Some studies that have investigated the formation of cystic airspace have shown that tumor cell proliferation can lead to the formation of valves in the bronchial lumen2,24,25. The small bronchial stenosis prevents partial air exchange, resulting in increased residual-air volume in alveolar space. In our study, some solid components decreased, while some cystic lesions increased, over the course of NC treatment. Solid and cystic-airspace component parameters had contrary tendencies in some lesions. We thought that perhaps the reduction in the solid components resulted in enlargement of the “unidirectional valves.” The parameters of the cystic-airspace component including the total tumor in the lesion were increased. Therefore, we speculate that changes in the cystic-airspace component did not accurately and objectively reflect treatment response.

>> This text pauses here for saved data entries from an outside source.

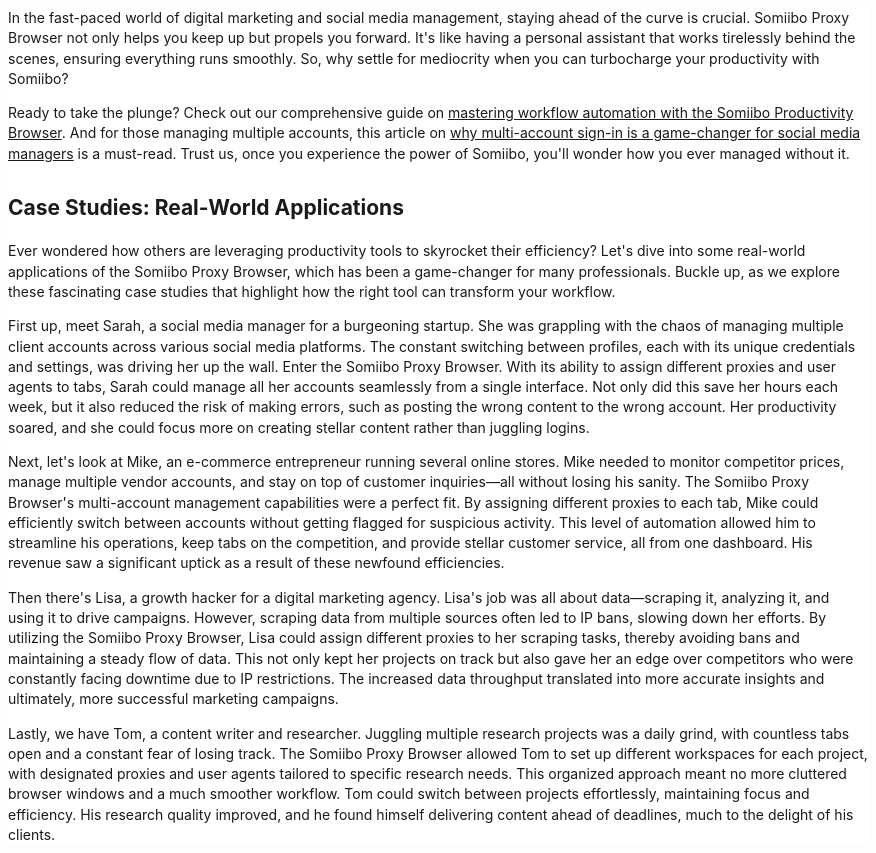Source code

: In the fast-paced world of digital marketing and social media management, staying ahead of the curve is crucial. Somiibo Proxy Browser not only helps you keep up but propels you forward. It's like having a personal assistant that works tirelessly behind the scenes, ensuring everything runs smoothly. So, why settle for mediocrity when you can turbocharge your productivity with Somiibo?

Ready to take the plunge? Check out our comprehensive guide on [mastering workflow automation with the Somiibo Productivity Browser](https://productivitybrowser.com/blog/mastering-workflow-automation-with-the-somiibo-productivity-browser). And for those managing multiple accounts, this article on [why multi-account sign-in is a game-changer for social media managers](https://productivitybrowser.com/blog/why-multi-account-sign-in-is-a-game-changer-for-social-media-managers) is a must-read. Trust us, once you experience the power of Somiibo, you'll wonder how you ever managed without it.

## Case Studies: Real-World Applications

Ever wondered how others are leveraging productivity tools to skyrocket their efficiency? Let's dive into some real-world applications of the Somiibo Proxy Browser, which has been a game-changer for many professionals. Buckle up, as we explore these fascinating case studies that highlight how the right tool can transform your workflow.

First up, meet Sarah, a social media manager for a burgeoning startup. She was grappling with the chaos of managing multiple client accounts across various social media platforms. The constant switching between profiles, each with its unique credentials and settings, was driving her up the wall. Enter the Somiibo Proxy Browser. With its ability to assign different proxies and user agents to tabs, Sarah could manage all her accounts seamlessly from a single interface. Not only did this save her hours each week, but it also reduced the risk of making errors, such as posting the wrong content to the wrong account. Her productivity soared, and she could focus more on creating stellar content rather than juggling logins.



Next, let's look at Mike, an e-commerce entrepreneur running several online stores. Mike needed to monitor competitor prices, manage multiple vendor accounts, and stay on top of customer inquiries—all without losing his sanity. The Somiibo Proxy Browser's multi-account management capabilities were a perfect fit. By assigning different proxies to each tab, Mike could efficiently switch between accounts without getting flagged for suspicious activity. This level of automation allowed him to streamline his operations, keep tabs on the competition, and provide stellar customer service, all from one dashboard. His revenue saw a significant uptick as a result of these newfound efficiencies.

Then there's Lisa, a growth hacker for a digital marketing agency. Lisa's job was all about data—scraping it, analyzing it, and using it to drive campaigns. However, scraping data from multiple sources often led to IP bans, slowing down her efforts. By utilizing the Somiibo Proxy Browser, Lisa could assign different proxies to her scraping tasks, thereby avoiding bans and maintaining a steady flow of data. This not only kept her projects on track but also gave her an edge over competitors who were constantly facing downtime due to IP restrictions. The increased data throughput translated into more accurate insights and ultimately, more successful marketing campaigns.

Lastly, we have Tom, a content writer and researcher. Juggling multiple research projects was a daily grind, with countless tabs open and a constant fear of losing track. The Somiibo Proxy Browser allowed Tom to set up different workspaces for each project, with designated proxies and user agents tailored to specific research needs. This organized approach meant no more cluttered browser windows and a much smoother workflow. Tom could switch between projects effortlessly, maintaining focus and efficiency. His research quality improved, and he found himself delivering content ahead of deadlines, much to the delight of his clients.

This study had some limitations. First, the number of cases was small; we analyzed the serial CT images of only six patients. Second, patients’ NC regimens were inconsistent, which might have affected treatment efficacy. Furthermore, two patients were T1N1M0, and one was T2N1M0. We speculate that perhaps the oncologist used an aggressive treatment strategy in clinical practice. Third, such patients’ actual conditions and attitudes toward treatment might influence the oncologist’s treatment decisions. Finally, the pathological lung cancer types of the enrolled patients were not consistent, so we did not perform different subgroup analyses for different pathological types.

In conclusion, after neoadjuvant chemotherapy in lung cancer with cystic airspace, measurements of different components showed inconsistent results, with only the solid component reduced during treatment. Area and volume measurements changed significantly compared with diameter measurements over the course of treatment.